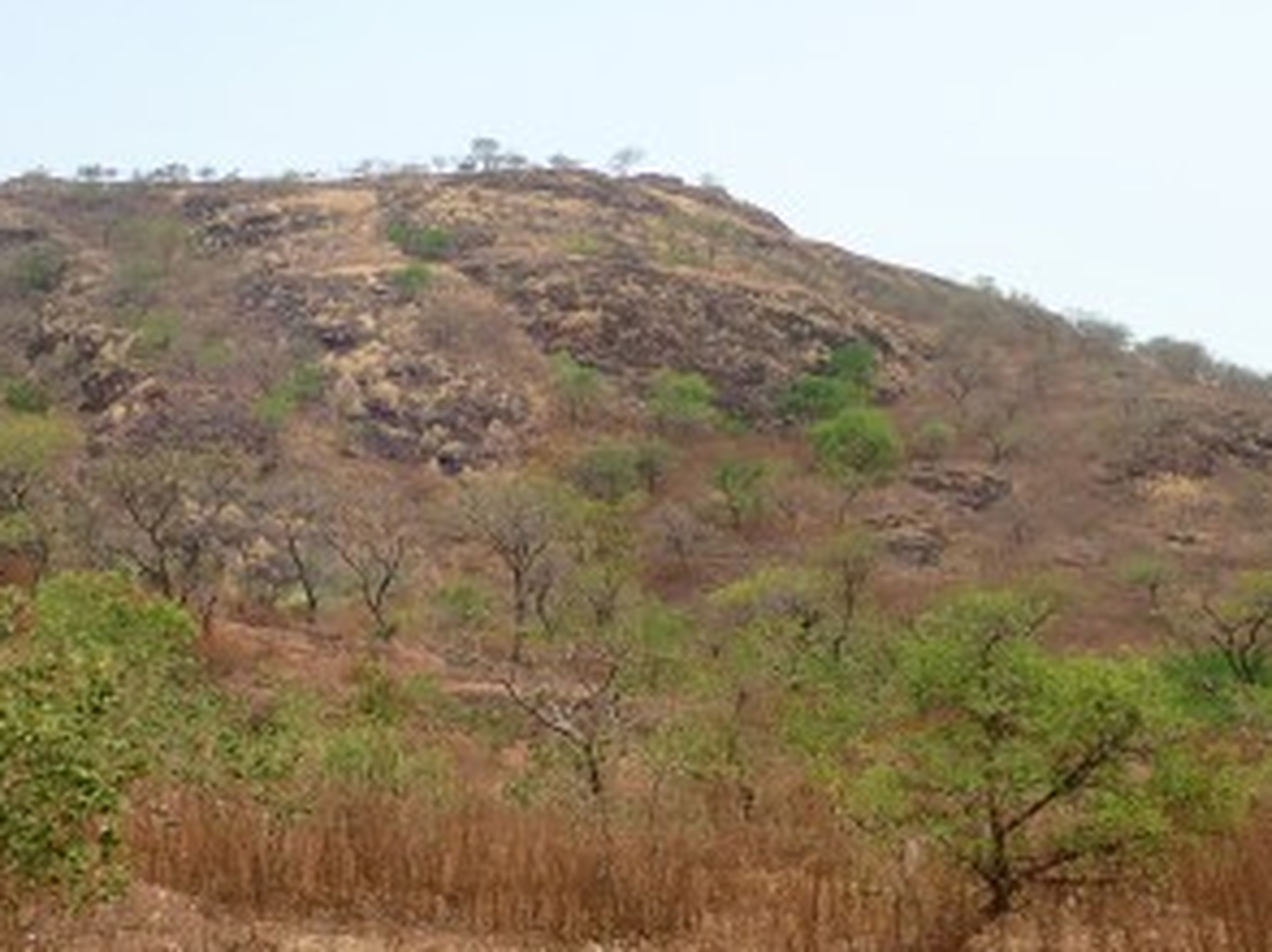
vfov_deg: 25.6
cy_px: 511
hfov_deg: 33.6
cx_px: 472
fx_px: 2093
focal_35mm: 57
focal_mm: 7.86
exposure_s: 1/640
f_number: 4
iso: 100
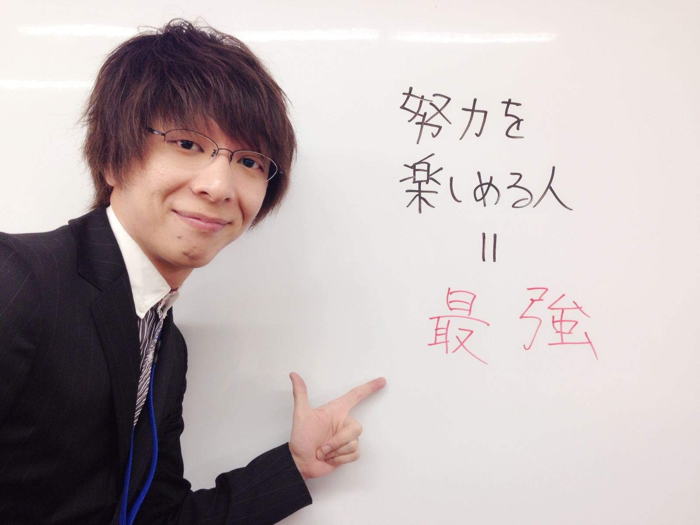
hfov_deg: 55.4
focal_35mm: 33
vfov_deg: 42.9
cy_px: 262
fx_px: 667
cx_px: 350
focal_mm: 4.12
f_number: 2.4
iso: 64
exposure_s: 1/40
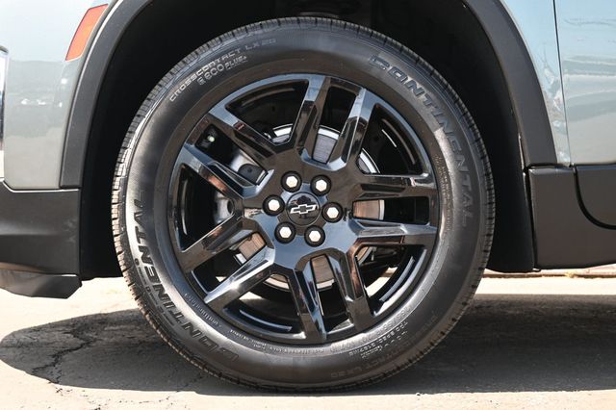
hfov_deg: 32.6
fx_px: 1052
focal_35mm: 62
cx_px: 308
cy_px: 205
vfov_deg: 22.1
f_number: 5.6
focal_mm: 41
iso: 400
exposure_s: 1/125
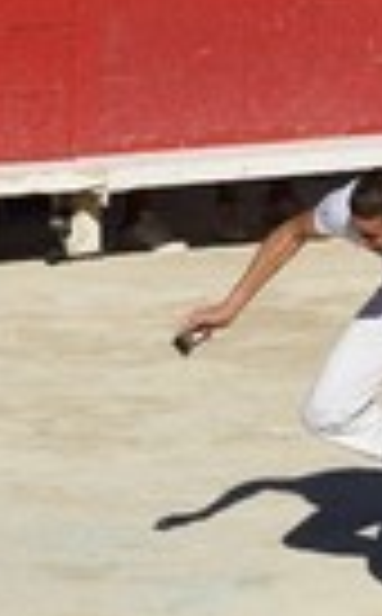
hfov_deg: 2.1
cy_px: 252
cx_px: 719
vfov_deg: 3.4
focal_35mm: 626
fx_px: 10483
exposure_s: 1/1250
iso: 400
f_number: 11
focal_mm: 200
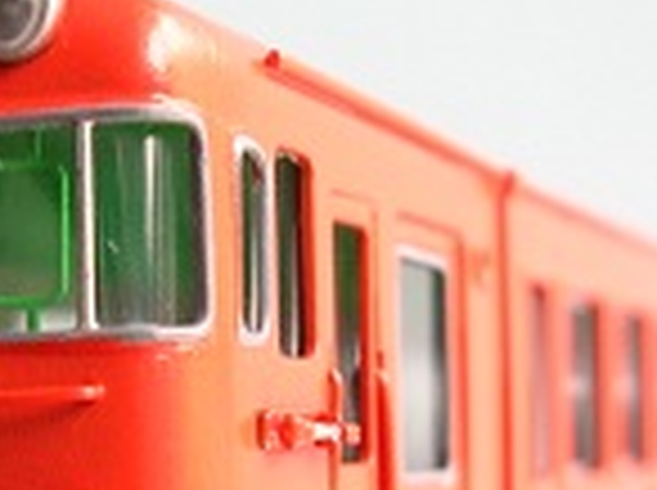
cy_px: 497
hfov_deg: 18.0
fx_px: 2046
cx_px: 112
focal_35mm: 108
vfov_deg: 13.5
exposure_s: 1/12.5
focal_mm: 5.8
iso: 50
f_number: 2.8
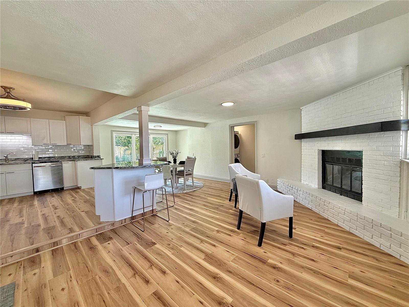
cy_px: 154
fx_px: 165
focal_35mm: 14
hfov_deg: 102.1
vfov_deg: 85.7
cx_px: 204
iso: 80
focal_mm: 2.22
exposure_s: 1/120
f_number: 2.2
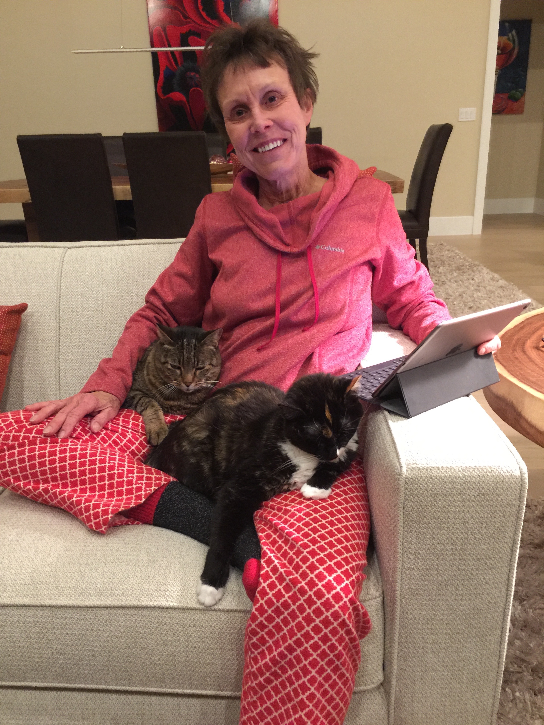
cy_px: 362
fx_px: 608
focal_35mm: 29
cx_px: 272
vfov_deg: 61.7
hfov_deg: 48.2
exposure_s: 1/4
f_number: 2.2
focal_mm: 4.15
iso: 100
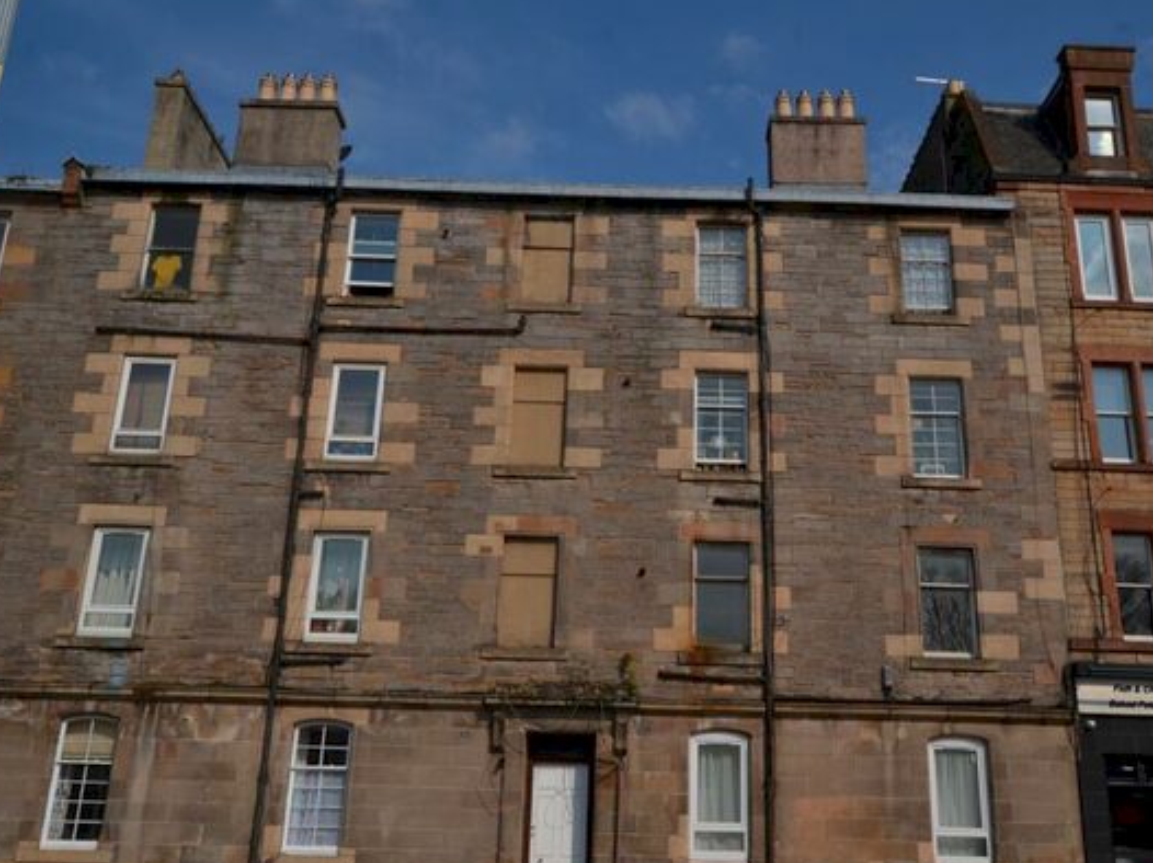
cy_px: 494
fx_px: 1087
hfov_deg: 55.8
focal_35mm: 33
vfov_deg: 43.2
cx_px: 631
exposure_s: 1/200
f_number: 14
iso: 100
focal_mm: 17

● ● ● ●

The line that contains "hfov_deg: 2.1" opens the part to copy, and the last line of the records closes it; set down those lines exactly, pictures excluded.

hfov_deg: 2.1
cy_px: 252
cx_px: 719
vfov_deg: 3.4
focal_35mm: 626
fx_px: 10483
exposure_s: 1/1250
iso: 400
f_number: 11
focal_mm: 200
cy_px: 497
hfov_deg: 18.0
fx_px: 2046
cx_px: 112
focal_35mm: 108
vfov_deg: 13.5
exposure_s: 1/12.5
focal_mm: 5.8
iso: 50
f_number: 2.8
cy_px: 154
fx_px: 165
focal_35mm: 14
hfov_deg: 102.1
vfov_deg: 85.7
cx_px: 204
iso: 80
focal_mm: 2.22
exposure_s: 1/120
f_number: 2.2
cy_px: 362
fx_px: 608
focal_35mm: 29
cx_px: 272
vfov_deg: 61.7
hfov_deg: 48.2
exposure_s: 1/4
f_number: 2.2
focal_mm: 4.15
iso: 100
cy_px: 494
fx_px: 1087
hfov_deg: 55.8
focal_35mm: 33
vfov_deg: 43.2
cx_px: 631
exposure_s: 1/200
f_number: 14
iso: 100
focal_mm: 17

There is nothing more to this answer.